Be very careful if you plan to blast an email to the scraped email list. Consider using a cleansing service and emailing them individually instead of blasting them.

TODO

  1. key off arbitrary function and include key as an output

  2. business documentation for the whole workflow: index, wrangler, write-csv, their options, etc.

  3. if cache.json, etc, doesn't exist, write it. so we don't assume lib user created one.

  4. seperate scripts to:

    1. [scraper.js] scrape into cache.json
    2. [wrangler.js] post-process cache.json into wrangled.json
    3. includes mailgun functionality
    4. [write-csv.js] write wrangled.json into output.csv and ordered-output.csv
      1. use like node write-csv cache cache-2 --UniqueKey=sEmail
      2. debug like node --inspect-brk write-csv cache cache-2 --UniqueKey=sEmail
      3. takes json file and writes to csv with alphebetized columns
      4. --drop-key=/myregex/ will cause certain keys not to be written as rows. useful to skip things if you are caching things that aren't really observations, like a page of results.
      5. --bSpaceTitles will output column names like "Reported Age" instead of "ReportedAge"
    5. unwrite-csv.js
      1. use like node unwrite-csv my-csv-file-name --UniqueKey=sRespondentID
        1. or, node unwrite-csv "Survey on Alternative Credentials" --UniqueColumn="Respondent ID"
        2. eventually I may support multiple input csv, but currently just one
      2. debug like node --inspect-brk unwrite-csv "Survey on Alternative Credentials" --UniqueColumn="Respondent ID"
      3. takes csv file and produces a json file
      4. TODO: if no UniqueKey or UniqueColumn, use row number as unique ID.
    6. [merge.js] multiple csvs
      1. In theory, should be able to merge json or csv. in practice, it's csv merge rn.
      2. It's a sugar which invokes unwrite-csv then write-csv on a collection of csvs.
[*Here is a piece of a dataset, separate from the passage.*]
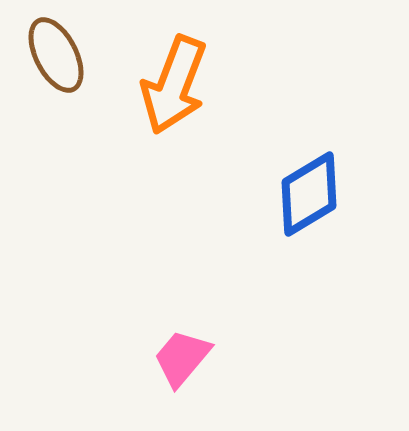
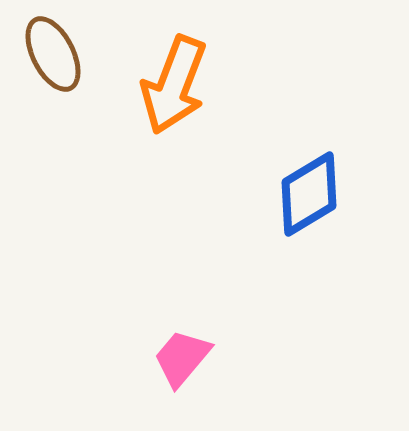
brown ellipse: moved 3 px left, 1 px up
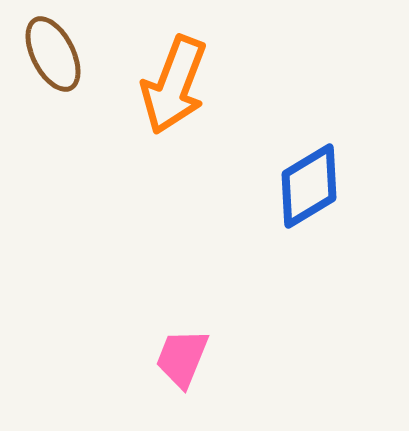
blue diamond: moved 8 px up
pink trapezoid: rotated 18 degrees counterclockwise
The result is a many-to-one csv merge.
      3. use as a cli tool like merge email csv1 csv2 csv3
      4. unwrite-csv takes csv and creates cache-like json file called unwrite-${n}.json by default, but also takes arbitrary name arg.
      5. Takes all 3 csvs and makes a row with first variable (eg email) as unique column name
      6. leftmost csv takes precedence in the case of unique key collision.
        1. default is when a collision happens to merge records; so john@abc.com from csv1 and csv2 gets merged with columns from both csv
        2. --drop-dup means john@abc.com from csv1 is included and duplicates are simply dropped from other spreadsheets
        3. --uniquify-dup means john@abc.com from csv1 is included and john@abc.com from csv2 becomes john@abc.com-csv2
        4. conflicting options take alphabetical precedence
      7. output has a superset of columns from any spreadsheet
  5. it would be nice if cache file were updated with every scrape instead of at the end. that way we could stop early if we want and crash salvage

  6. in principle we don't need seperate write-csv and unwrite-csv. both scripts follow a similar lifecycle so they could be a single generic. you could have mixed .csv and .json input and specify .json or .csv output.